Ephemeral, hermetic SUTs have significantly reduced flakiness in integration tests across Google, but this approach has introduced some complexity that we needed to find solutions for.

The most obvious one is that spawning SUTs can be expensive, both in terms of time and hardware resources. Sometimes it can take ten, twenty, thirty minutes to start complex SUTs with many dependencies, increasing time to production, which is antithetical to the principles of CI/CD. We have taken a multi pronged approach to solving this problem. One, we have invested in telemetry and exposing startup data to our engineers, so that they can understand why starting SUTs takes a long time, and optimize it (for example, it could be because of a particular dependency that can easily be replaced by a fake, mock or stub). Second, for applications where acquiring a SUT in seconds is critical, we have created infrastructure to keep a pool of pre-warmed SUTs that can be leased (with the caveat that keeping this pool can introduce cost). For some cases where it makes sense, we can relax the ephemeral or hermetic principles, by doing things like multiple tests reusing a pre-existing SUT, or your SUT making calls to test or prod long-lived stacks rather than spinning their own stack. And lastly, we have infrastructure where we can [1] start your SUT with dependencies augmented with interceptors in record mode (so that all calls from your service to its dependencies are recorded), or [2] start your SUT with dependencies replaced by mocks that can replay the responses recorded. This is an elegant solution that removes the need to spawn full SUTs on every single test run, albeit it does come with additional complexity (deciding how often to run your tests in record mode so that your data isn’t stale, and dealing with non-determinism such as an rpc request or response incorporating date/time information or randomness).

One more problem can be that seeding the right data to your ephemeral, hermetic SUT can be time-consuming. Imagine you’re wanting to create an SUT for Google Earth and you need to copy terabytes of map data just so that you have a testable system. We have invested a fair bit into infrastructure to efficiently seed data into SUTs, and are currently researching ways to more intelligently ensure smaller data sets can achieve the same coverage and representation.

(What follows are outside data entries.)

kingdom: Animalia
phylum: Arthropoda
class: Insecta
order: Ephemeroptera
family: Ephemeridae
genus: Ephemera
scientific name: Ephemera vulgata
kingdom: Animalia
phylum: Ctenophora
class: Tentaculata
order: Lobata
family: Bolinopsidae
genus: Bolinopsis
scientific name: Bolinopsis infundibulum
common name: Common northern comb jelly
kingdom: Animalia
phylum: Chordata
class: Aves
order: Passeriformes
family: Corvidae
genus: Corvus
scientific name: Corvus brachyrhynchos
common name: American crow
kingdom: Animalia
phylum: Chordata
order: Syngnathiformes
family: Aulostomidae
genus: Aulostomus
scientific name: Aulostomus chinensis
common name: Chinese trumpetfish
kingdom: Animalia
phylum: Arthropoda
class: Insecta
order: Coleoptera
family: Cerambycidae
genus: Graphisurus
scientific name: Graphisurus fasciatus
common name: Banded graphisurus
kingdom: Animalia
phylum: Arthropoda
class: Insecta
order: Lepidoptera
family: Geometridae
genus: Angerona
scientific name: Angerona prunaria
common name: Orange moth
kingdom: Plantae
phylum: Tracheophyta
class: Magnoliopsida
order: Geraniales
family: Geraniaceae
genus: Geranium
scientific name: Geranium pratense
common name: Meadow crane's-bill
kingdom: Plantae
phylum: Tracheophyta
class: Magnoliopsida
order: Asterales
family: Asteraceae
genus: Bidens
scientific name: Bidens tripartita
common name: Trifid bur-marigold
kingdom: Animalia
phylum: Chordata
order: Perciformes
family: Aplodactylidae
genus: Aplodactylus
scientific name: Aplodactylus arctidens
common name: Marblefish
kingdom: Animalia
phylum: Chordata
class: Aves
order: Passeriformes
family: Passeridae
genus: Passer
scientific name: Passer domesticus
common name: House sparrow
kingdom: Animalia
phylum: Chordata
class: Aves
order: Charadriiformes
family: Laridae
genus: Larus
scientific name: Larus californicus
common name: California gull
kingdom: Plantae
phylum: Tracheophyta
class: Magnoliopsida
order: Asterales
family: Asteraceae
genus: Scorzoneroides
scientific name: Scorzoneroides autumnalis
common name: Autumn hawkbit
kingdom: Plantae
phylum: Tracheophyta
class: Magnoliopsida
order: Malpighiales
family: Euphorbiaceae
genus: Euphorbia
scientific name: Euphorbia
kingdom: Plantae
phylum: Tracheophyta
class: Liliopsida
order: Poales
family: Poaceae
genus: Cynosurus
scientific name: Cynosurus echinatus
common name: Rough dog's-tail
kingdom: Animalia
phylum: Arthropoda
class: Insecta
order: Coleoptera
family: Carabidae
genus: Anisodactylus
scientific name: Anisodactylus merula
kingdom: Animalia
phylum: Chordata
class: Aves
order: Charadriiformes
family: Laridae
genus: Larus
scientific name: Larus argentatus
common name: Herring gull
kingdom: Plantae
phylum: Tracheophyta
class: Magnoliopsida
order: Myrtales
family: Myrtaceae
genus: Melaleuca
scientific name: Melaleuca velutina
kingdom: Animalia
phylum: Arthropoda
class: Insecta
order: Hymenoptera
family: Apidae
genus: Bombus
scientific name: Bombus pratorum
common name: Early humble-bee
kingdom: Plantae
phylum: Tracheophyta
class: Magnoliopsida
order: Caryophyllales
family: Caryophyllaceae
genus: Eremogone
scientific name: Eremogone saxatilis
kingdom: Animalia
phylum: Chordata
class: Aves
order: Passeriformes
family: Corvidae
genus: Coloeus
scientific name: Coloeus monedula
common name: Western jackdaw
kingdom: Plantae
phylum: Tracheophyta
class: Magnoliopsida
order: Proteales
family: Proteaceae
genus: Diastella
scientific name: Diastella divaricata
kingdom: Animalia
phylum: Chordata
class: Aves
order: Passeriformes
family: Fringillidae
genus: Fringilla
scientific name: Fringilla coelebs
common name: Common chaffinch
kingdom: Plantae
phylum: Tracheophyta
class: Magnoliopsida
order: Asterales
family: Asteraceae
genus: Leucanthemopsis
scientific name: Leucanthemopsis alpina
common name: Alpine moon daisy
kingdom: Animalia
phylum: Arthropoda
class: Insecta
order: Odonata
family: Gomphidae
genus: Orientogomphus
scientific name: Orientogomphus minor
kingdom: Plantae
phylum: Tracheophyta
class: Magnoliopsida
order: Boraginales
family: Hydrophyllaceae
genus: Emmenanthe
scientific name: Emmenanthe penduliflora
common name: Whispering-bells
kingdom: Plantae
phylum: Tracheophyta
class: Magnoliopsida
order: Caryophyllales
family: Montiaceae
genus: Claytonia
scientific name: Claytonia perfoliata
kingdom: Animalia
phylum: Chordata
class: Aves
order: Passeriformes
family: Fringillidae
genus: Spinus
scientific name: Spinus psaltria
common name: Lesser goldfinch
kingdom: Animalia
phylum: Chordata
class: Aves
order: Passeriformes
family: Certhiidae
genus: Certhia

Having a common SUT infrastructure has also allowed us to build a lot of tooling on top of it, such as infrastructure so that googlers can easily and consistently create and run Functional, Performance and Diff tests once they create their SUT.

I’m a Senior Staff Engineer at Google, working on Developer Infrastructure for Integration Testing. I’ve been at Google for about 3 years. Before that, I was a Principal Engineer at Amazon for 11 years, working on Developer Tools. And before that, I spent 11 years at Microsoft as a Lead Engineer. I have a Masters in Computer Science from the University of Washington.

My passion for those two and a half decades in the industry has been centered Engineering Productivity and Core Infrastructure for large software companies. I have deep expertise in software development practices at Google, Amazon and Microsoft: how hundreds of thousands of developers write code, review code, test code and deploy code at large scale.

What’s most interesting to me is at these large companies, little inefficiencies can aggregate to millions, hundreds of millions of dollars of productivity lost or wasted hardware resources. I obsess about how to make engineers’ lives better, remove toil, improve efficiency, and raise the bar in engineering and operational excellency.